友人達は結婚する前からマリーに言っていた。
「あの人いい噂聞かないから」
「これまで九回も結婚しているのよ」
「それでも九回共奥さんがすぐに死んでるのよ」
「全部事故や病死になってるけれど」
「これ絶対怪しいわよ」
「殺してるんじゃないの?」
その彼がというのだ。
「そんな噂もあるから」
「警察も怪しんでるし」
「だからね」
「あの人と結婚することは」
「止めた方がいいんじゃ」
「けれどお話してみたら」
マリーはそのおっとりとした感じの垂れ目の黒い目でで友人達に話した、楚々とした色白の面長の顔で長くセットしてある髪の毛の色も黒だ、大きな胸が目立つ一六五センチ程の肢体は女優と言っても通用する程だ。

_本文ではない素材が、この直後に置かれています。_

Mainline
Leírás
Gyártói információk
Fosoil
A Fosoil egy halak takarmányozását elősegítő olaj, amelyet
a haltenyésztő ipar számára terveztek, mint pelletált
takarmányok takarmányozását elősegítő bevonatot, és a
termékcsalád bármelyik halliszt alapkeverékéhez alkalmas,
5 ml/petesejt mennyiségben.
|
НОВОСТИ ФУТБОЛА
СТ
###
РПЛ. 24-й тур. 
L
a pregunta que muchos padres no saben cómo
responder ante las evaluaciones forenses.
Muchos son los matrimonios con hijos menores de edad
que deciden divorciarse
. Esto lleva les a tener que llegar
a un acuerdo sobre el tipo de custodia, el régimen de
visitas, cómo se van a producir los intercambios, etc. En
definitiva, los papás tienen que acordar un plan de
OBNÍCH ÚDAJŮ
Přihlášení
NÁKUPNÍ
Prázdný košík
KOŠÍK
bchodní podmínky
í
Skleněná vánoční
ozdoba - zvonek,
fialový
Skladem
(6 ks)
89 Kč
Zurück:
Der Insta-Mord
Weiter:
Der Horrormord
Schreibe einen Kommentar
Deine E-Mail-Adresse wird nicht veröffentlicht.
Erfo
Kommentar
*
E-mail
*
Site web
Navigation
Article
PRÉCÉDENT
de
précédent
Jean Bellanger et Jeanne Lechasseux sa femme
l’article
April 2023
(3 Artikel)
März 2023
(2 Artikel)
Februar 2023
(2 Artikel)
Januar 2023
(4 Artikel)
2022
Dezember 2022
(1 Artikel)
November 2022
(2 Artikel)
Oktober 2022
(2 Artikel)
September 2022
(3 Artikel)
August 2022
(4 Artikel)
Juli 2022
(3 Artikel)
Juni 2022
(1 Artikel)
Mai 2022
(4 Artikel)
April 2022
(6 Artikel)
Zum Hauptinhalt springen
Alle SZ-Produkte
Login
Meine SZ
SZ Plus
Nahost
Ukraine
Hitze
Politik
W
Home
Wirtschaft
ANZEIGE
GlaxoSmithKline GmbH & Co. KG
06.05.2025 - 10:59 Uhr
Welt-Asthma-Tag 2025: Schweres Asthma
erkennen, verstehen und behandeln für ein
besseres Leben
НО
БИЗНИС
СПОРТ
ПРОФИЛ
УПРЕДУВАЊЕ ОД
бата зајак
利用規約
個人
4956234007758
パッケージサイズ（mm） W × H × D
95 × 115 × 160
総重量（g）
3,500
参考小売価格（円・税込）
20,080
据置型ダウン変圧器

ただし仕事は普通の大学職員で資産家のロシナンテは大学はマリーの大学に寄付もしていて彼がパーティーに呼ばれた時に声をかけられて交際がはじまったのだ。
そのロシナンテについてだ、マリーは話した。
「凄く優しくて立派なお考えを持っている紳士よ」
「それは表だけでしょ」
「裏の顔があるのよ」
「だって九回もよ」
「奥さんが結婚して一年もしないうちに先立つとか」
「絶対におかしいわよ」
「これは」
「それは噂でしょ」
マリーは友人達に温和であるが拒む顔でこの言葉を返した。
「あくまで」
「それはそうだけれど」
「奥さん九人も死んでいるのは事実よ」
「このことは本当だから」
「ちゃんとね」
「こんなこと有り得ないから」
普通ではというのだ。
「何で奥さんが九人も咲に死ぬのよ」
「それもどの人も一年もしないうちに」
「事故死だとか病死だとかいっても」
「絶対におかしいわよ」
「それであの人が殺しているっていうの?」
マリーは僅かであるがその顔に怒りを見せて友人達に問い返した。
「奥さん達を」
「そうよ、青髭みたいにね」
「実際にそうしたことする人いたわよ」
ここでこうしたことを言う友人がいた。
「結婚した人を次々と毒殺していく」
「そうした人がいたの」
「その人は二十人以上殺したらしいわ」
「人を殺すことが趣味の人間だっているじゃない」
別の友人がこう言ってきた。
「そうでしょ」
「そんな人もいるの」
「そうよ、ブランヴィエ侯爵夫人ね」
マリー達の国フランスの稀代の毒殺者だ、気に入らない者や財産を掠め取ろうと考えている相手を次々と毒殺していき最後は過酷な拷問で自白させられ処刑されている。